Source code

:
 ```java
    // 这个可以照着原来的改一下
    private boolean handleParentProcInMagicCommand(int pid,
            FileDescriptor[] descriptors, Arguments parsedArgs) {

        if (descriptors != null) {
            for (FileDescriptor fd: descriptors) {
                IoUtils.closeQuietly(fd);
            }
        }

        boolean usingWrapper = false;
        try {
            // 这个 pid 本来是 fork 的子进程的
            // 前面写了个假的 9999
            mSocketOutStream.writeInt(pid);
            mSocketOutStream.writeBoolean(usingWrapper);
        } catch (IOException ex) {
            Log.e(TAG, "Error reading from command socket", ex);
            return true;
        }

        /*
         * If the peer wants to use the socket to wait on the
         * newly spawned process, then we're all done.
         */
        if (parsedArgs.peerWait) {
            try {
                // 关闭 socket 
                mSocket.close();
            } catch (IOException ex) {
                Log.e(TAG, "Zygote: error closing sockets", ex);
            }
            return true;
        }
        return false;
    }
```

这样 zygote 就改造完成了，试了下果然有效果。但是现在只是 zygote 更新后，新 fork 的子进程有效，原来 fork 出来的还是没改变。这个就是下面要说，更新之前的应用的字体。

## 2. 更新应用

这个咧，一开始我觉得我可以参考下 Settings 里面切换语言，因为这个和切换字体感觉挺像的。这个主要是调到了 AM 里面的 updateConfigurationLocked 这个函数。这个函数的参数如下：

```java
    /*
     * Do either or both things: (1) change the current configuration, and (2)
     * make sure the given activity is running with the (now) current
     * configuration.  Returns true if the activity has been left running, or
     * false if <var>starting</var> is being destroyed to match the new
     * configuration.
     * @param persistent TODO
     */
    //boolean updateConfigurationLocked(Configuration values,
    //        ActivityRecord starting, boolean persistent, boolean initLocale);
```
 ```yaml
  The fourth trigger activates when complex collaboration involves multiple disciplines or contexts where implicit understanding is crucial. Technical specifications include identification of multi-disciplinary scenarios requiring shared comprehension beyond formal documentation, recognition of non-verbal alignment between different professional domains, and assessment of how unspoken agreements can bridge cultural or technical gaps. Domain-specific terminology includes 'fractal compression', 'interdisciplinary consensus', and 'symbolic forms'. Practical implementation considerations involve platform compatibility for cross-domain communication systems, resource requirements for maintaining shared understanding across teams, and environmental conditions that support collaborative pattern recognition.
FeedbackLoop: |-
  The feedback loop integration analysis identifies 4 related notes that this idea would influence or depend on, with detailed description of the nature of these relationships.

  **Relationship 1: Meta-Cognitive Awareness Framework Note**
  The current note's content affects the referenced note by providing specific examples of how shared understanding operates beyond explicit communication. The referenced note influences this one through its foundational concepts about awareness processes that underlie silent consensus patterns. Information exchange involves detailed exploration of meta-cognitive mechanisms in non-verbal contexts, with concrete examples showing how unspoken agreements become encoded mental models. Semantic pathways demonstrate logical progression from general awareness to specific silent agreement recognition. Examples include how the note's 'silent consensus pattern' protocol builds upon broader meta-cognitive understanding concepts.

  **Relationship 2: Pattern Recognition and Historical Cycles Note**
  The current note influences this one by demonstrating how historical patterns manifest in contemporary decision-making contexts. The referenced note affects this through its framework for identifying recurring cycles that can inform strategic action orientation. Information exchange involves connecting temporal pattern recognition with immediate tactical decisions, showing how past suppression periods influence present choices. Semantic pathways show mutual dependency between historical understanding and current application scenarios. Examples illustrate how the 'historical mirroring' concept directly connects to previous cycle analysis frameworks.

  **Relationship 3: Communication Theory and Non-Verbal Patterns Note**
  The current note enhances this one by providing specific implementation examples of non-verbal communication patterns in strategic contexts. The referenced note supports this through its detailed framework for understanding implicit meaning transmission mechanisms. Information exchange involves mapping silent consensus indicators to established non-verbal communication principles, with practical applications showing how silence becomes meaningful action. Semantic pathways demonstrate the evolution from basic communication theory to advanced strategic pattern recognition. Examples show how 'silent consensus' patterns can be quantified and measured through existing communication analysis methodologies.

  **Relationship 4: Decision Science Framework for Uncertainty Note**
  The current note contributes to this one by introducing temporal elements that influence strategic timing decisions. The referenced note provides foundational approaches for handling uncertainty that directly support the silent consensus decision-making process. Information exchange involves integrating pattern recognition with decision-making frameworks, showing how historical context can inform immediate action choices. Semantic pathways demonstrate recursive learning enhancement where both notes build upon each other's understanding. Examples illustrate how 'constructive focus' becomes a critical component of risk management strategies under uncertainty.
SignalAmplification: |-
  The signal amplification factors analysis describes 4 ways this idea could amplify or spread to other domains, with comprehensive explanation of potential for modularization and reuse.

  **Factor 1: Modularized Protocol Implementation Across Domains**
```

════════════════════

* Requirement: Using the listing above, gather each line that holds the string "running" and copy it.

* Answer:
     * make sure the given activity is running with the (now) current
     * configuration.  Returns true if the activity has been left running, or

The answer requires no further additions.